Dossier médical personnalisé : la CNIL s'oppose à l'utilisation du numéro de sécurité sociale

L'utilisation d'un identifiant numérique par patient permet d'éviter de créer plusieurs dossiers pour une même personne. Mais le numéro de sécurité sociale n'est pas, selon la CNIL, adapté à cet usage.

En tant que gardien de la liberté des données à caractère personnel dans l'univers numérique, la CNIL maintient son contrôle sur les fichiers sensibles. Aussi le président de la CNIL avait-il mis en place en octobre 2006 une commission pour réfléchir sur l'utilisation du N.I.R - ou numéro de sécurité sociale - comme identifiant national dans le secteur de la santé notamment.

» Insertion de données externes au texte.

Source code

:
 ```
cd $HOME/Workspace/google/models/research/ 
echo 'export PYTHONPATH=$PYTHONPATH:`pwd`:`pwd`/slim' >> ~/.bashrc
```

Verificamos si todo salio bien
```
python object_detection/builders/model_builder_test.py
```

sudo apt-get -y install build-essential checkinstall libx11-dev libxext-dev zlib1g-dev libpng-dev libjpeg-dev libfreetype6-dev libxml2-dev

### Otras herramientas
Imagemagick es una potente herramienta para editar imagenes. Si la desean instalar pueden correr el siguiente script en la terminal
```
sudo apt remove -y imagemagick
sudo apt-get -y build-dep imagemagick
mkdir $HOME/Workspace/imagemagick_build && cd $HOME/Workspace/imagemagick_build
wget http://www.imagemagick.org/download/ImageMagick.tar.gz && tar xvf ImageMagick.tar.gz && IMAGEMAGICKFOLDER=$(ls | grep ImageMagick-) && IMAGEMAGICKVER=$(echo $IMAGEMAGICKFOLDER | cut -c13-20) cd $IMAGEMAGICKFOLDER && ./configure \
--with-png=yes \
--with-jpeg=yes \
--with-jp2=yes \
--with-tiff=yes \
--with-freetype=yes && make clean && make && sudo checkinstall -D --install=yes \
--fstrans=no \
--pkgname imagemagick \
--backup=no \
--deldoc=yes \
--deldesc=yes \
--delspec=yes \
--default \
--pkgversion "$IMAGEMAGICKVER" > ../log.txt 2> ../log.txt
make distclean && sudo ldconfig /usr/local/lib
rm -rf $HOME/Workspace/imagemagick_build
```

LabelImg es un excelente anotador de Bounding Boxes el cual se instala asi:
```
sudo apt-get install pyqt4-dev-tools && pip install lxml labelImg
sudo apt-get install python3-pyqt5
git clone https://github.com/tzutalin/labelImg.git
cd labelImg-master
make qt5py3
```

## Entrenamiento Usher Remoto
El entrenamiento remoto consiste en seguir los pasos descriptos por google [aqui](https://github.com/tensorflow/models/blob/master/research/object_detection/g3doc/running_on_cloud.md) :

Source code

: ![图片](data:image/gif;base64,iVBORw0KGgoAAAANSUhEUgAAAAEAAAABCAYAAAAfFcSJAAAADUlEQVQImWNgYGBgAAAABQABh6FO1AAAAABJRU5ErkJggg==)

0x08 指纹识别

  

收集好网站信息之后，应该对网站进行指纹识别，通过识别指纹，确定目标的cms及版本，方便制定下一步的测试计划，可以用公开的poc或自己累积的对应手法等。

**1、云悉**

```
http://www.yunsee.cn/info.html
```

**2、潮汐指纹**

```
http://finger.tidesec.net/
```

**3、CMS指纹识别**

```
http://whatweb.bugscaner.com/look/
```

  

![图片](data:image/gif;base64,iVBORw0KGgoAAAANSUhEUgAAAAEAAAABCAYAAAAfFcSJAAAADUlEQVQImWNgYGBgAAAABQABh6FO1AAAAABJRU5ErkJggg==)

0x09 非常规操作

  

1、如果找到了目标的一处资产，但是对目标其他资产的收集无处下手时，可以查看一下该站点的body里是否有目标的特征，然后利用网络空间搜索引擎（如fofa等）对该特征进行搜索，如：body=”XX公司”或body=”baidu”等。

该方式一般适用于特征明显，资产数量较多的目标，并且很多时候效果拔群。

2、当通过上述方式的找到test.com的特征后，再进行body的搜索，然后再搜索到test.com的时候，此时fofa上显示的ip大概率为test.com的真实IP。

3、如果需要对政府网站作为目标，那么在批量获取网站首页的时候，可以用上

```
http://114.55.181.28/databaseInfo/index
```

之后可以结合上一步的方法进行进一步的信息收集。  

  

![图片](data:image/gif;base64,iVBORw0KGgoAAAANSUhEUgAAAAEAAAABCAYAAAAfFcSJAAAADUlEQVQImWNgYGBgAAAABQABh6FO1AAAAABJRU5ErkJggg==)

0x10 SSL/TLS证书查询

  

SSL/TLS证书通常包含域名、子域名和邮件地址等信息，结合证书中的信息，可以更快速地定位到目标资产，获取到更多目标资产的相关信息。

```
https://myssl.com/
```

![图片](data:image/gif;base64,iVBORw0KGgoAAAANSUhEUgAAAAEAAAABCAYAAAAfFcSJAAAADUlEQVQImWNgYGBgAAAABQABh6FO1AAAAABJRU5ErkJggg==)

Ce groupe a présenté ses conclusions le 20 février dernier et cela a été l'occasion pour la CNIL de réaffirmer le caractère particulier de ce numéro qui est :

" signifiant, car composé d'une chaîne de caractères permettant de déterminer le sexe, la date (sauf le jour) et le lieu de naissance
" unique et pérenne, puisqu'un seul numéro est attribué à chaque individu dès sa naissance
" fiable, car il est certifié par l'INSEE à partir des données d'état civil transmises par les mairies

En effet, il est vrai que ce numéro est susceptible d'être reconstitué à partir des éléments d'état civil, facilitant ainsi la recherche et le tri des informations dans les fichiers. Observons aussi qu'il peut faciliter les interconnexions, c'est pourquoi la loi informatique et libertés avait déjà soumis son utilisation à une autorisation de la CNIL.

Toutefois, est-il justifié d'autoriser également l'usage du numéro de sécurité sociale en tant qu'identifiant du Dossier Médical Personnel ?

Certes, l'utilisation d'un identifiant numérique par patient devrait éviter de créer plusieurs dossiers pour une même personne, conduisant à rattacher les données de santé d'une personne à une autre. Le recours à l'identifiant fiable et disponible qu'est le NIR peut alors apparaître comme une solution.

Mais la CNIL observe que les données de santé sont "sensibles", appelant une protection renforcée. Dès lors, le recours au NIR devrait bénéficier de mesures de protection toutes particulières qui, aux dires mêmes des professionnels concernés, ne sont pas actuellement assurées ni dans les établissements de santé, ni chez les professionnels de santé, ni dans les réseaux de soins.

Par ailleurs, à supposer que des mesures de protection soient prises, l'utilisation directe du numéro NIR comme identifiant de santé et clé d'accès à un dossier médical comprenant des données de santé beaucoup plus complètes que celles conservées dans les fichiers des organismes sociaux est de nature à altérer le lien de confiance entre les professionnels de santé et les patients. Et il me semble légitime que ceux-ci puissent s'interroger sur les risques d'une utilisation non contrôlée à leur dossier médical via cet identifiant.

C'est pourquoi, la CNIL estime que le NIR ne constitue pas, aujourd'hui, un numéro adapté pour identifier le dossier médical de chacun.

Dès lors, elle formule une proposition équilibrée reprenant les avantages, en termes de fiabilité, liés au recours au NIR tout en évitant les inconvénients de cette solution. Ce nouvel identifiant serait certifié selon les procédures déjà éprouvées, reconnues et fiables, actuellement utilisées pour les bénéficiaires de l'assurance maladie, mais transcodé selon des techniques établies d'anonymisation.

Ce numéro, non signifiant et dont la création par décret serait soumise à l'avis de la CNIL, constituerait l'identifiant de santé spécifique, utilisable dans l'ensemble du système de soins. Cette proposition permettrait de bénéficier des avantages du NIR au moment de la création de l'identifiant tout en maintenant un niveau de garantie élevé.